● **SELECTED EXCERPT**:
--- START ---
Environmental Disclosure Committee

View the 2004-2005 Highlights Archive

2007-2008 Highlights

FASB Proposes Expansion of Loss Contingency Disclosure

On June 5, 2008, FASB released for public comment Proposed Statement of Financial Accounting Standards, Disclosure of Certain Loss Contingencies. The proposed standard would significantly expand the quantitative and qualitative disclosure requirements for loss contingencies under SFAS 5 and 141(R). In issuing the draft, FASB is responding to investors and other users of financial statements who are seeking additional information to assess the likelihood, timing, and amount of future cash flows associated with loss contingencies. The proposed standard would be effective for fiscal years ending after December 15, 2008, and interim and annual periods in subsequent fiscal years.

Responses from interested parties wishing to comment on the proposed standard must be received in writing by August 8, 2008. Interested parties should submit their comments by email to director@fasb.org, File Reference No. 1025-300.


Investor Group Asks Congress for Climate Change Legislation, Saying Lack of Clear Policy Undermines Long-Term Economic Competitiveness

On May 30, 2008, a group of more than 50 leading investors, organized by Ceres and the Investor Network on Climate Risk (INCR), issued a letter to Senate Majority Leader Harry Reid and Senate Minority Leader Mitch McConnell calling for a national climate policy to reduce U.S. greenhouse gas emissions by at least 60 to 90 percent below 1990 levels by 2050. The request is similar to reductions that would have been achieved under the Lieberman-Warner bill. The letter's message is that climate policy uncertainty due to the lack of federal regulations may be undermining companies’ long-term competitiveness because it is preventing them from making large-scale capital investments in clean energy and other low-carbon technologies and practices. The letter also notes that the Securities and Exchange Commission and other financial regulatory bodies should clarify what companies should disclose with respect to climate change in their regular financial reporting.
--- END ---
● **Dataset entries**:
--- START ---
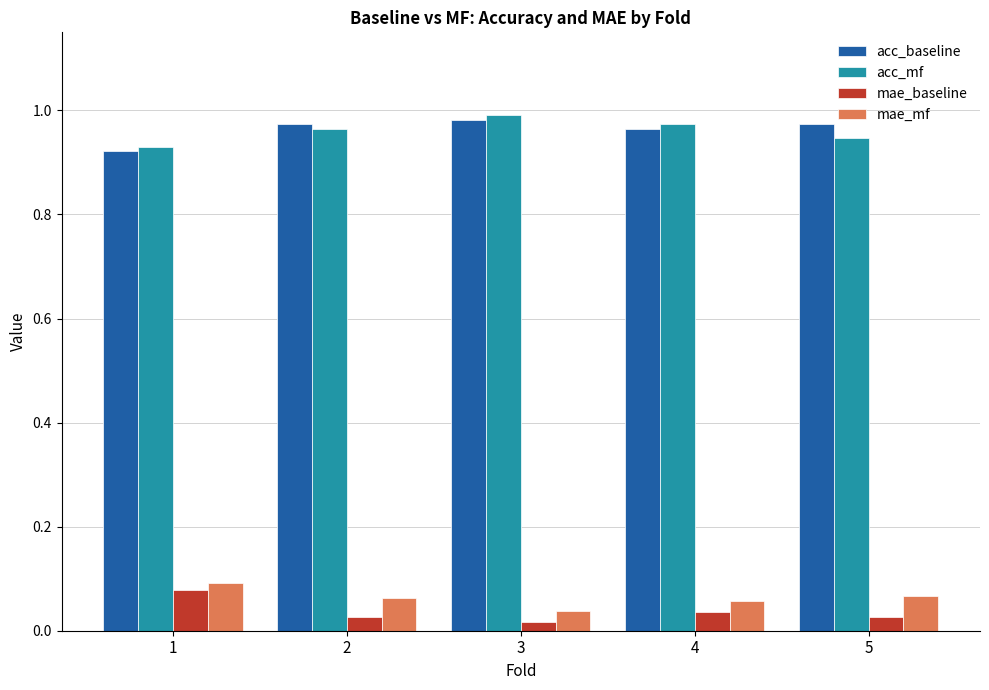

At which label does acc_baseline reach its minimum?

1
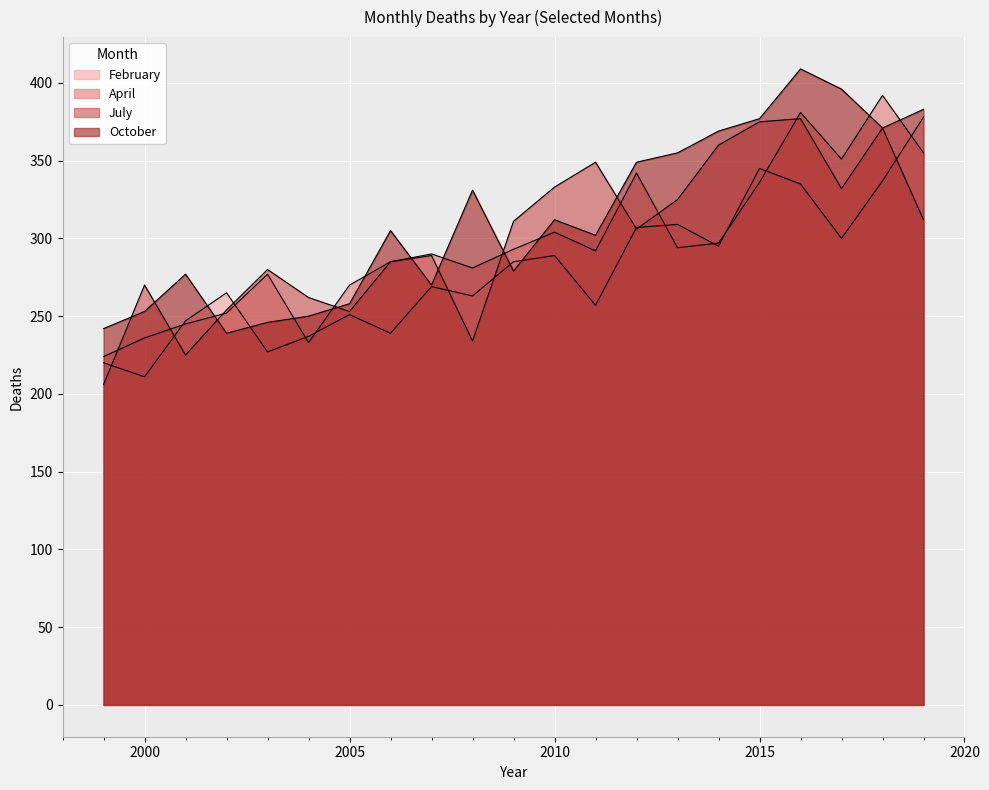

What is the minimum value for February?

211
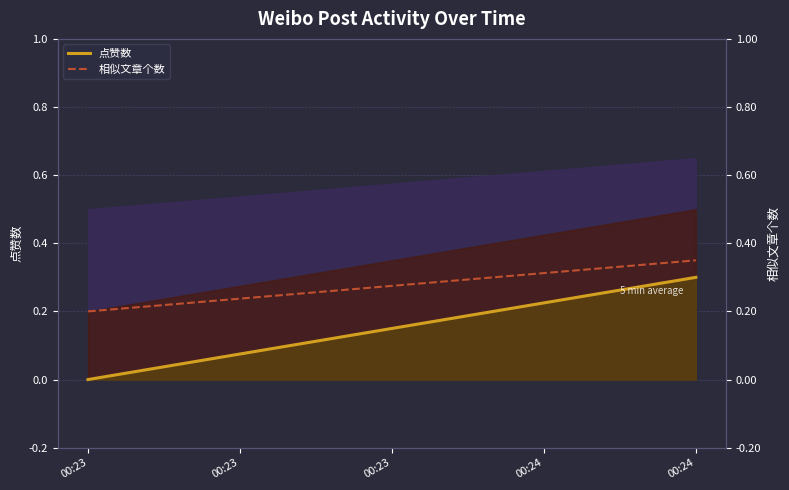

At which category is the sum across all series the highest?

00:24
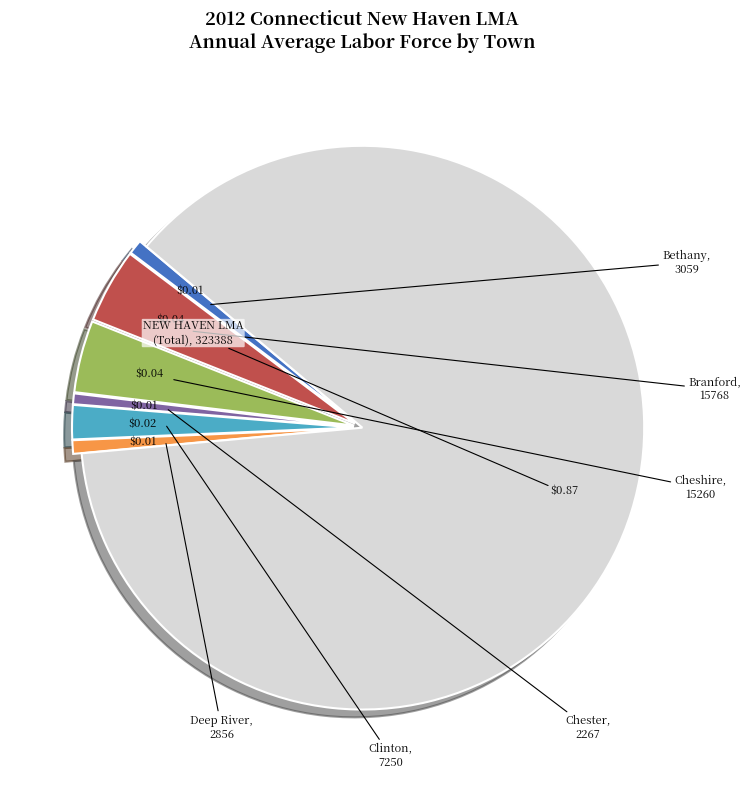

Does any single category account for the majority?

Yes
--- END ---
● **TASK REQUIREMENTS**:
Write out the full Environmental Disclosure Committee highlights page from above, word for word.

● **ANSWER FOR THIS EXERCISE**:
Environmental Disclosure Committee

View the 2004-2005 Highlights Archive

2007-2008 Highlights

FASB Proposes Expansion of Loss Contingency Disclosure

On June 5, 2008, FASB released for public comment Proposed Statement of Financial Accounting Standards, Disclosure of Certain Loss Contingencies. The proposed standard would significantly expand the quantitative and qualitative disclosure requirements for loss contingencies under SFAS 5 and 141(R). In issuing the draft, FASB is responding to investors and other users of financial statements who are seeking additional information to assess the likelihood, timing, and amount of future cash flows associated with loss contingencies. The proposed standard would be effective for fiscal years ending after December 15, 2008, and interim and annual periods in subsequent fiscal years.

Responses from interested parties wishing to comment on the proposed standard must be received in writing by August 8, 2008. Interested parties should submit their comments by email to director@fasb.org, File Reference No. 1025-300.


Investor Group Asks Congress for Climate Change Legislation, Saying Lack of Clear Policy Undermines Long-Term Economic Competitiveness

On May 30, 2008, a group of more than 50 leading investors, organized by Ceres and the Investor Network on Climate Risk (INCR), issued a letter to Senate Majority Leader Harry Reid and Senate Minority Leader Mitch McConnell calling for a national climate policy to reduce U.S. greenhouse gas emissions by at least 60 to 90 percent below 1990 levels by 2050. The request is similar to reductions that would have been achieved under the Lieberman-Warner bill. The letter's message is that climate policy uncertainty due to the lack of federal regulations may be undermining companies’ long-term competitiveness because it is preventing them from making large-scale capital investments in clean energy and other low-carbon technologies and practices. The letter also notes that the Securities and Exchange Commission and other financial regulatory bodies should clarify what companies should disclose with respect to climate change in their regular financial reporting.